*What is expected*.
Convert the stretch of the records from the line containing "text La curva" through the line containing "picture [150, 498, 276, 749]" into a Markdown table with two columns, Row and Line. Give each line its own numbered row and leave out blank lines.

*Task input*.
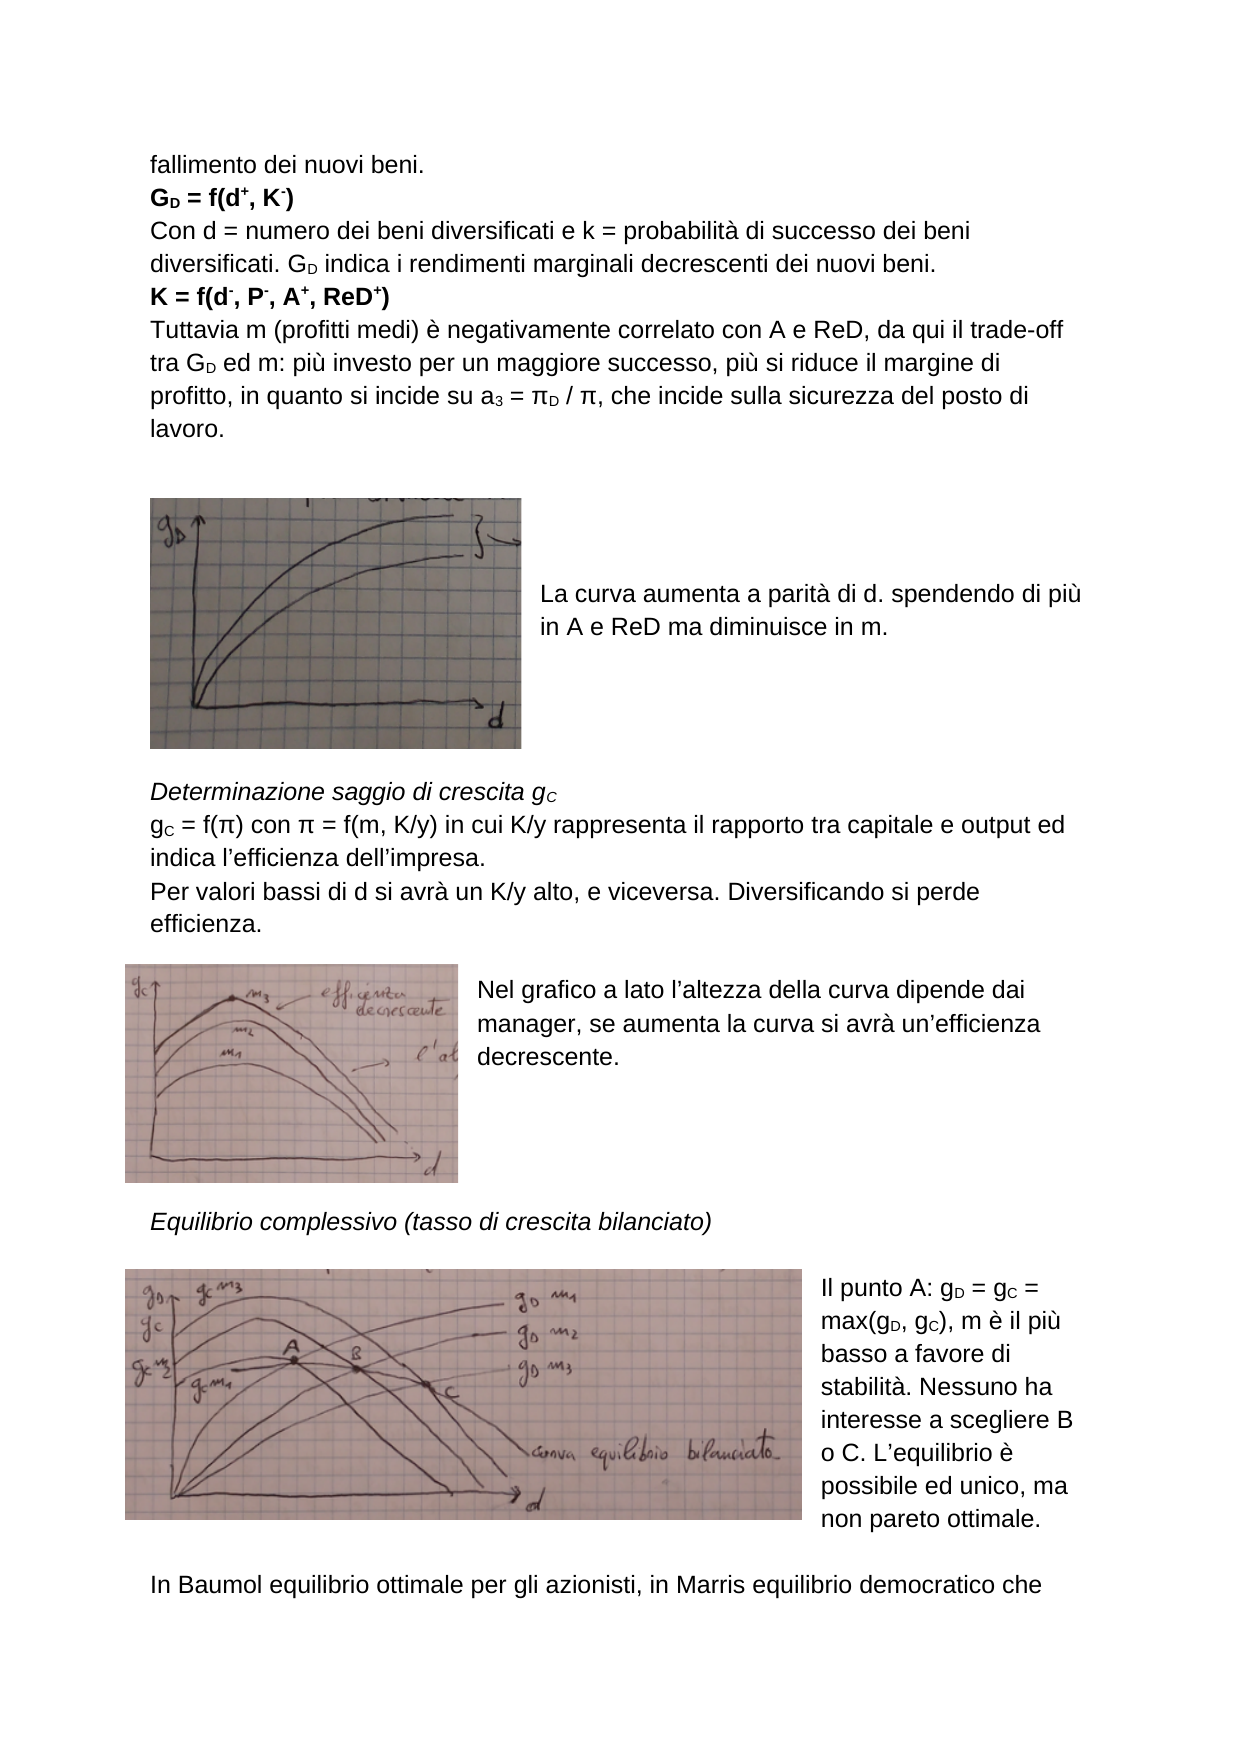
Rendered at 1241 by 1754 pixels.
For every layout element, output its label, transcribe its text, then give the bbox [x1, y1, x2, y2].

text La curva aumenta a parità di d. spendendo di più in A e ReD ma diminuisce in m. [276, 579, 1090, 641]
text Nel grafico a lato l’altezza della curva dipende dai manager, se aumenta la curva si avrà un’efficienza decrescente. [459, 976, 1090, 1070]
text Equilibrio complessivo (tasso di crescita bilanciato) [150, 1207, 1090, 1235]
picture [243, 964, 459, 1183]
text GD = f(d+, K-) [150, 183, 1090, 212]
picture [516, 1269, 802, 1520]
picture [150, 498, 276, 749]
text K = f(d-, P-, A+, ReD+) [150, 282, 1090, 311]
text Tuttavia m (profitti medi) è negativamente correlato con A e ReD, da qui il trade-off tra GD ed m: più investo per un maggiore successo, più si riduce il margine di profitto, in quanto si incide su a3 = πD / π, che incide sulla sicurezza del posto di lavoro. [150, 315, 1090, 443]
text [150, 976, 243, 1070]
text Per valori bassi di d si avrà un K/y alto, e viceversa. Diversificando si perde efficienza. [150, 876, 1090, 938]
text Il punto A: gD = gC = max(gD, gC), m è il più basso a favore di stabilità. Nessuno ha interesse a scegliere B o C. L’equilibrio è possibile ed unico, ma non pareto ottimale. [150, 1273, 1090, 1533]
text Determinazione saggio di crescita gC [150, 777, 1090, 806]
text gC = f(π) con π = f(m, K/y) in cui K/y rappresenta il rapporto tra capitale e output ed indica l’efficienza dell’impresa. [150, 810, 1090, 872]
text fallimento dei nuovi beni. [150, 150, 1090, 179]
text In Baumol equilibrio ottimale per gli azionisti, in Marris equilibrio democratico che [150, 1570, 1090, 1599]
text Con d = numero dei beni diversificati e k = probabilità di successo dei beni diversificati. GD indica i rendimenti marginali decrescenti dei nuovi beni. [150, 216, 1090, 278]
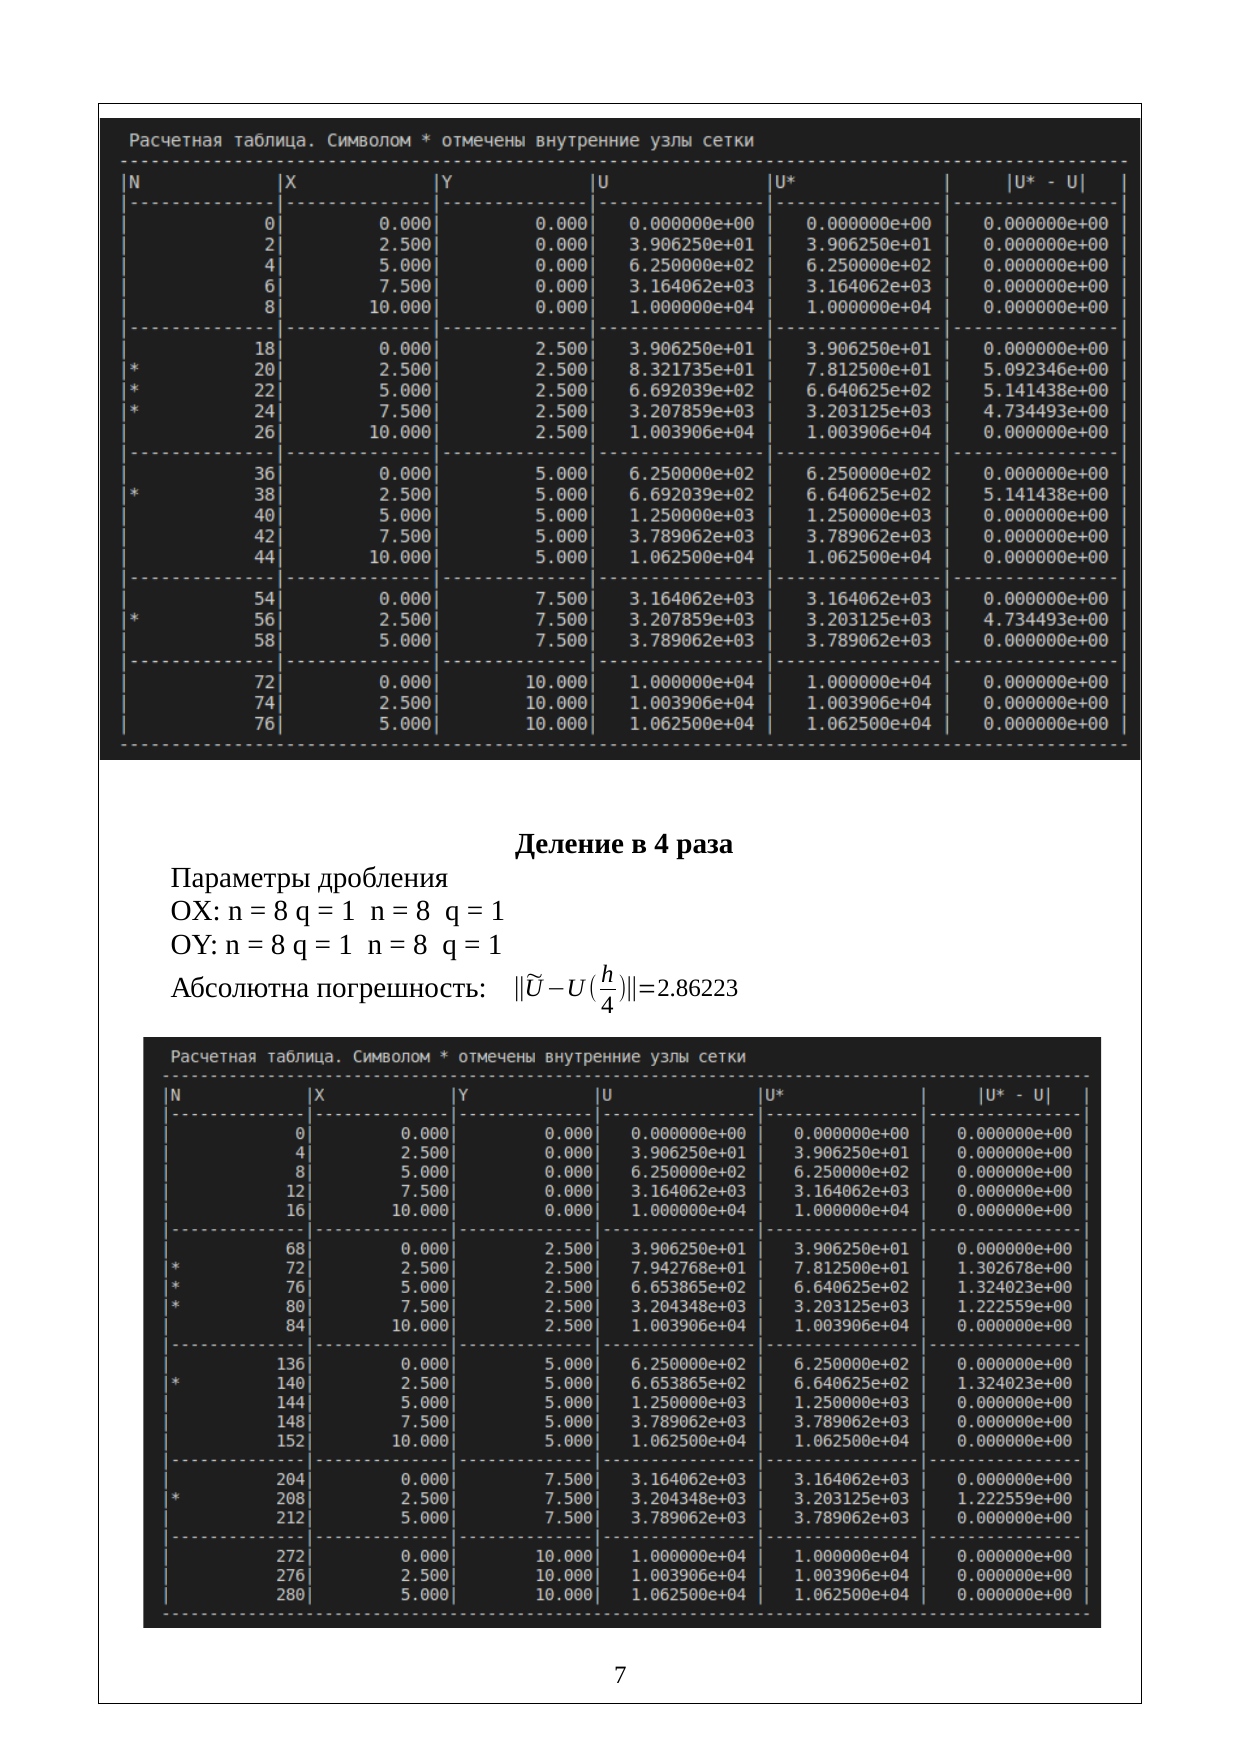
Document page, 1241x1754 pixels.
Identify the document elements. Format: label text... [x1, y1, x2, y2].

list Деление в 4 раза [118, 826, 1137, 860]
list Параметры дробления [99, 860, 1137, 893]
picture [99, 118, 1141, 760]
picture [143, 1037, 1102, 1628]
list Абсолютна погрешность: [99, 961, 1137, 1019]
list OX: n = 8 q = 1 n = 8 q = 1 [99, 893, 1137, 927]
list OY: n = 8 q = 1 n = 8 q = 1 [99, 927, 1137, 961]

*Reply to the task*.
| Row | Line |
|---|---|
| 1 | text La curva aumenta a parità di d. spendendo di più in A e ReD ma diminuisce in m. [276, 579, 1090, 641] |
| 2 | text Nel grafico a lato l’altezza della curva dipende dai manager, se aumenta la curva si avrà un’efficienza decrescente. [459, 976, 1090, 1070] |
| 3 | text Equilibrio complessivo (tasso di crescita bilanciato) [150, 1207, 1090, 1235] |
| 4 | picture [243, 964, 459, 1183] |
| 5 | text GD = f(d+, K-) [150, 183, 1090, 212] |
| 6 | picture [516, 1269, 802, 1520] |
| 7 | picture [150, 498, 276, 749] |